Conspiracy Theories in Context: Beyond QAnon

00:28:43
Speaker
And they leave society open to manipulation by people who would take advantage of that. So we saw in the 2020 election, a lot of the ads that Trump was running
00:28:56
Speaker
were accusing Biden of being a pedophile. And this wound up being in all sorts of ads and in different campaigns, even in the House of Representatives, where people were saying, oh, that one's soft on pedophilia, that one's soft on sex trafficking. I want to save the children. And people can use that as a cudgel to beat their opponents with.
00:29:22
Speaker
because what we find on our surveys is that views about sex trafficking are just off the charts in my country. It's probably the same in the UK and some other countries. We asked a question where we said, do you think the amount of sex trafficking in this country is higher or lower than 300,000 children a year? And the reason why we gave that number as a baseline was because that's a number that a lot of Congress people have trotted out.
00:29:52
Speaker
is that 300,000 American children are trafficked every year, sex trafficked every year. But at the same time, fact checkers have also repeatedly
00:30:03
Speaker
rated that pants on fire for Pinocchio false. And they said, you know, we don't know what the true number is because this is underground stuff, but it's nowhere near 300,000. So we use that in our survey, and we found most Americans rate it at 300,000 or much higher, with 33% of Americans, I think, saying it's far higher than 300,000. So people have this view of sex trafficking that it's massive.
00:30:31
Speaker
And then when we ask questions, do you think elites in government in Hollywood are running sex trafficking? We get like 30%. So these beliefs are out there and they're very widespread, but they tend to incredibly exaggerate.

▶ [PROBLEM DESCRIPTION] In the conspiracy theories transcript, what yearly number of children did the survey question use as its baseline for sex trafficking?

▶ [EXCERPTED RECORDS]
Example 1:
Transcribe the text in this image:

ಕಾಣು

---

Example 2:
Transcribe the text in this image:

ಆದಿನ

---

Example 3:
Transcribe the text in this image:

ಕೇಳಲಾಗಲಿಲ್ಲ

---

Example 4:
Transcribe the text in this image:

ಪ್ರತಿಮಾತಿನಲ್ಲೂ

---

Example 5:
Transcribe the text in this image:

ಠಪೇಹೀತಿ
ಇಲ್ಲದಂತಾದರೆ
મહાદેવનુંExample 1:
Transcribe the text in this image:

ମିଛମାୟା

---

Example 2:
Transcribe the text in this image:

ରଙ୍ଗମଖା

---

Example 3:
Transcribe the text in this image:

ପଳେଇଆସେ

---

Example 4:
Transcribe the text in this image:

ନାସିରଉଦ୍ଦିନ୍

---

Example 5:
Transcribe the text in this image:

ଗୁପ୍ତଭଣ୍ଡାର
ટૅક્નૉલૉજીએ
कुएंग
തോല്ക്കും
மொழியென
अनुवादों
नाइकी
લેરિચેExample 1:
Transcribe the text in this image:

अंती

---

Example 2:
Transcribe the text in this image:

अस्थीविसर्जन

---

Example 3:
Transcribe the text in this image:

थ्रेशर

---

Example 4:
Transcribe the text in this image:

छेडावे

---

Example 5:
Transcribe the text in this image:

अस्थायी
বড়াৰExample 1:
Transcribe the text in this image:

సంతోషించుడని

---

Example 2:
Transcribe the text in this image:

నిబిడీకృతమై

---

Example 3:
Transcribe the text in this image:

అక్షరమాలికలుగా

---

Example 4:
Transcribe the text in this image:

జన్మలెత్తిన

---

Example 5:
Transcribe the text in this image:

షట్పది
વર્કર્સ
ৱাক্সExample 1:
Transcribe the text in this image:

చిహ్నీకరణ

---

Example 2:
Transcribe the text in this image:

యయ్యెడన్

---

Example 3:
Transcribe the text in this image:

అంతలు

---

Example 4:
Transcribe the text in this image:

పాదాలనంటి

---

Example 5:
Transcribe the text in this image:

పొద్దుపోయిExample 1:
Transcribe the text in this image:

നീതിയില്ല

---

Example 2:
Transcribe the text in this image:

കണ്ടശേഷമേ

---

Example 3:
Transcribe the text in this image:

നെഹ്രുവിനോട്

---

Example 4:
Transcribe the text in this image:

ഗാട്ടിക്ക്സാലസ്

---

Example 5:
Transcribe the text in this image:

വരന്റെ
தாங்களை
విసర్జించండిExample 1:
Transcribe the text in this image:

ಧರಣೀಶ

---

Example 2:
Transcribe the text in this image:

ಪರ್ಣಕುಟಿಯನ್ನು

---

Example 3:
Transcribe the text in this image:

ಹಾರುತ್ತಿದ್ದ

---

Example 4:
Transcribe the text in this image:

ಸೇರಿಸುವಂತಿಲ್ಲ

▶ [ANSWER TO THIS EXERCISE] 300,000 children a year